Finding the volume obtained of a curve after revolving it around $y=-2$, using Mathematica gives $$V=\pi \int_{0}^{2} \left(4+x^{2} \right)^{2}dx=\dfrac{896 \pi }{15}$$ However, in the solution manual it is, $$R=x^{2}+2-(-2)=x^{2}+4$$ $$r=0-(-2)=2$$ $$V=\pi \int_{0}^{2} \left[(x^{2}+4)^{2} -2^{2} \right]dx=\dfrac{776\pi}{15}$$
I don't understand why did Mathematica take only the outer radius? I am confused now to which one is correct.

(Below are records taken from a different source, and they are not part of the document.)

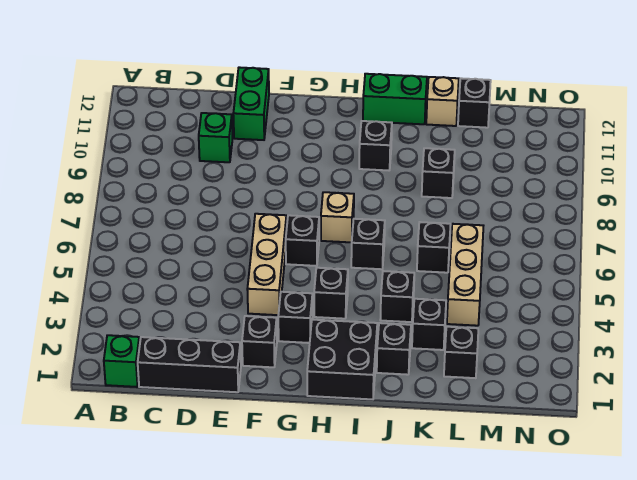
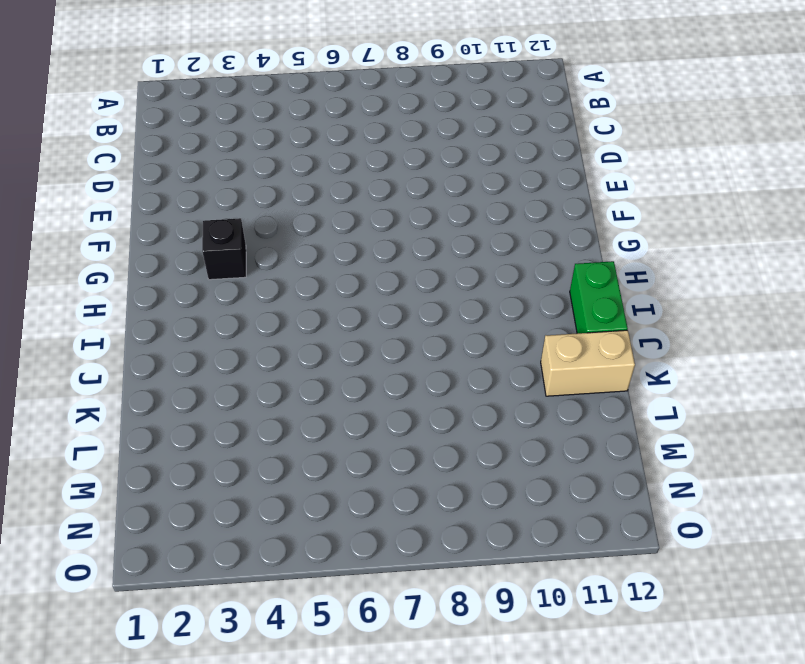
tan brick K11:K12 level 1 -> tan brick K12 level 1
none -> green brick B1 level 1
none -> black brick C1:E1 level 1
none -> green brick D10 level 1

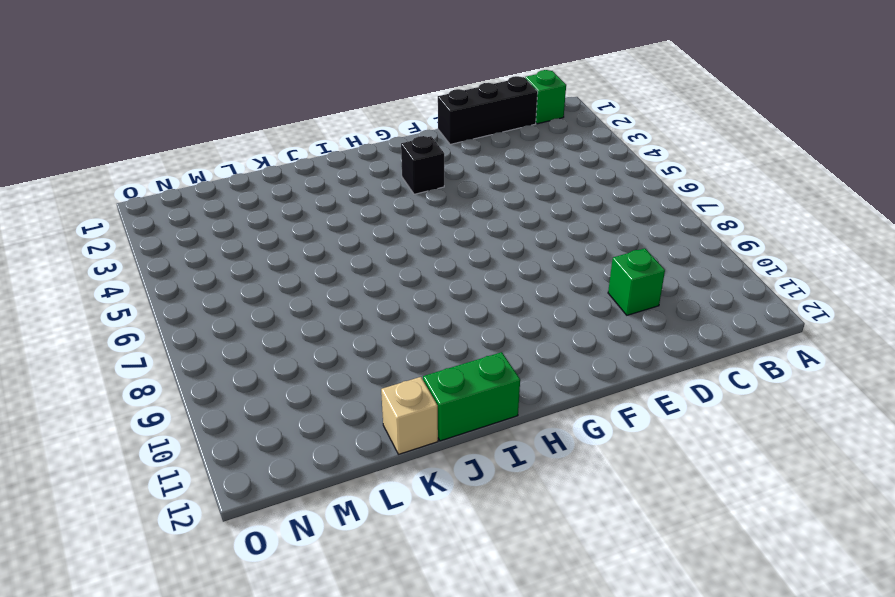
none -> green brick E11:E12 level 1
none -> black brick F2 level 1
none -> tan brick F4:F6 level 1

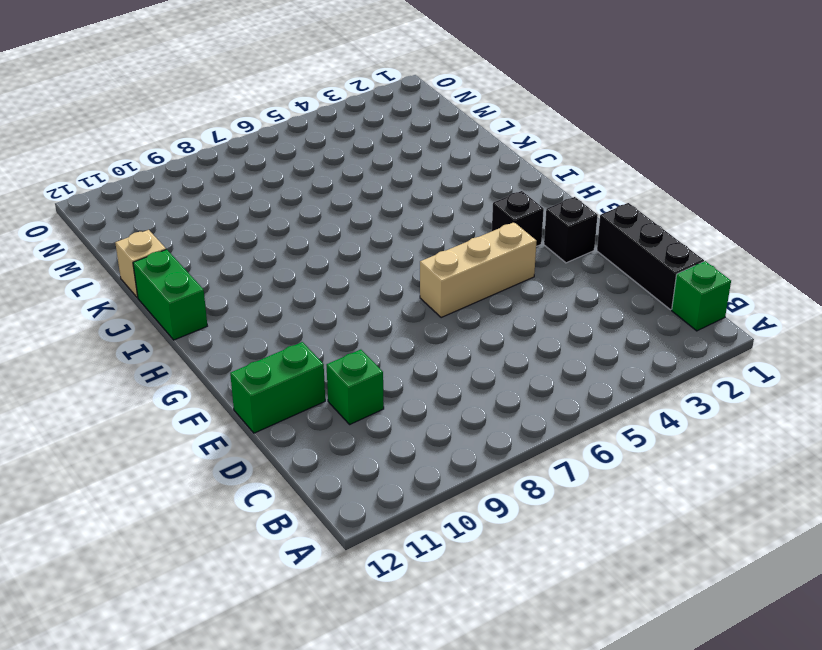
none -> black brick G6 level 1
none -> black brick H1:I2 level 1
none -> black brick H4 level 1

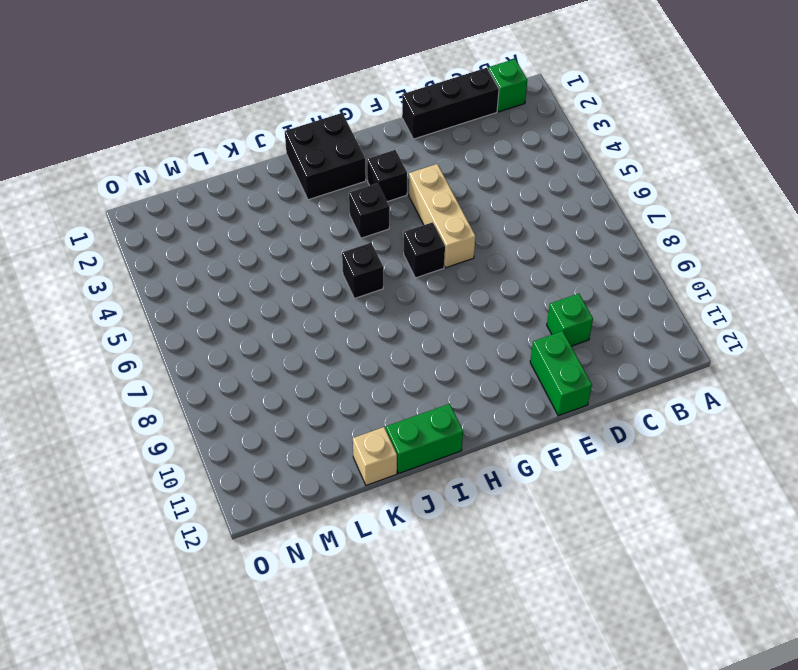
none -> black brick F2 level 1
none -> tan brick H7 level 1
none -> black brick I10 level 1

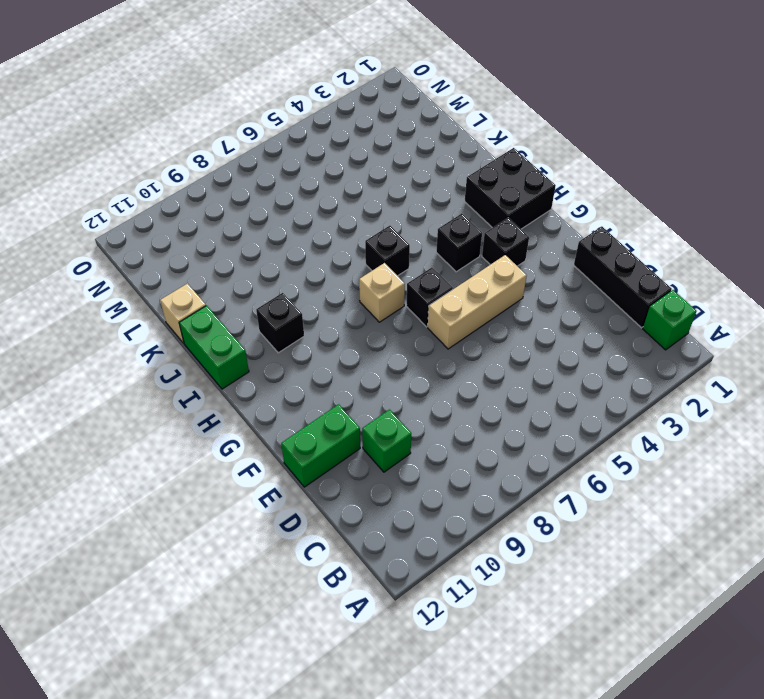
none -> black brick F2 level 1
none -> black brick J2 level 1
none -> black brick J4 level 1

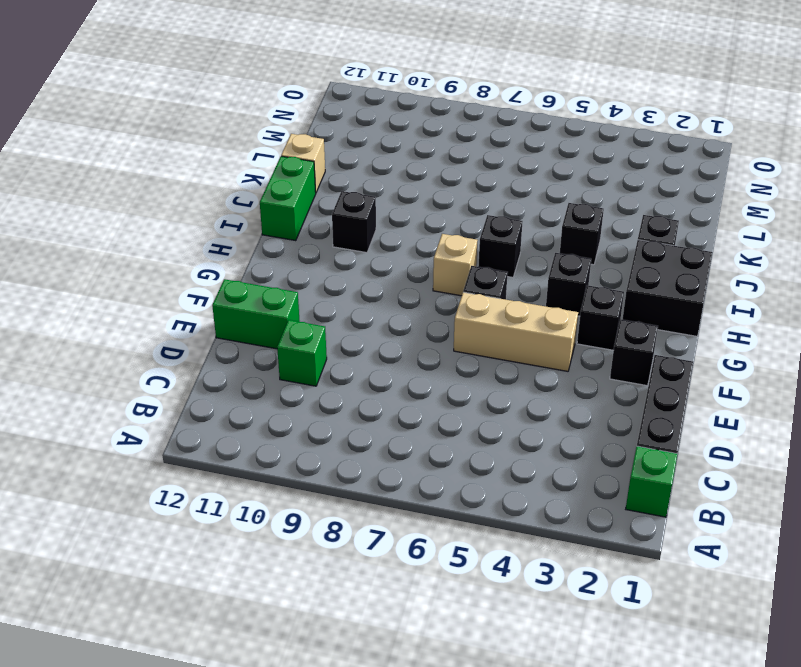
none -> black brick K3 level 1
none -> black brick K6 level 1
none -> black brick K9 level 1

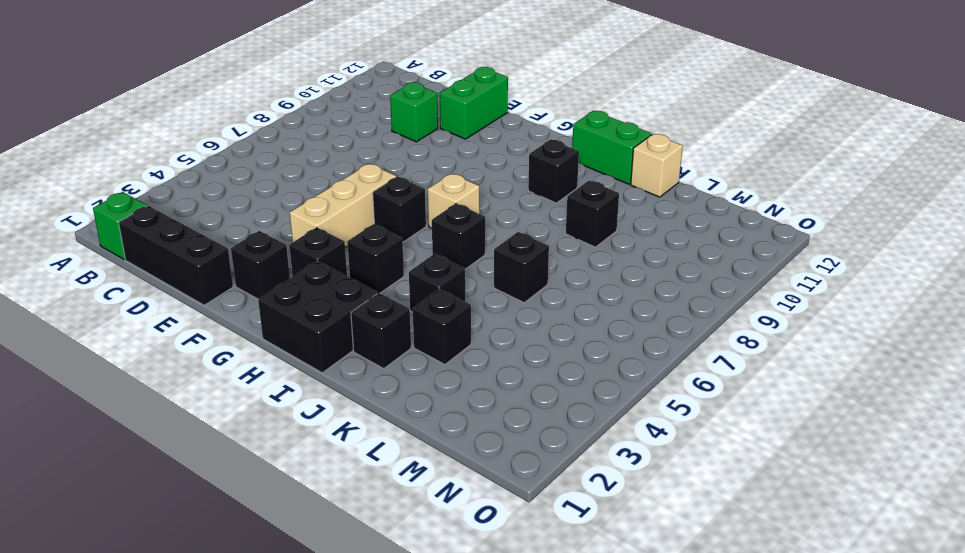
none -> black brick L2 level 1
none -> tan brick L4:L6 level 1
none -> black brick L12 level 1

Your radius is $y$, since you are rotating around the $x$-axis (y=0), right?. It is sufficient to compute \begin{eqnarray} V &=& \pi \int_0^2 y(x)^2 \,dx \\ &=& \pi \int_0^2 (x^2+2)^2 \,dx \\ &=& \pi \left(\frac{1}{5}2^5 + \frac{2}{3}2^3 + 2 \cdot2\right)\\ &=& \pi \frac{96 + 90 + 60}{15} \\ &=& \pi \frac{246}{15} \\ \end{eqnarray} Am I understanding you correctly?
Edit:
If it revolves about the line $y=-2$, you need to add the volume of the additionally created cylinder with radius $r = 2$ and height $h = 4$ ($V_C = \pi r^2h = 16 \pi$). This yields a total volume of \begin{eqnarray} V_{tot}&=& \pi\left(\frac{246}{15}+16\right) = \pi\left(\frac{246+240}{15}\right) =\pi\frac{486}{15} \end{eqnarray}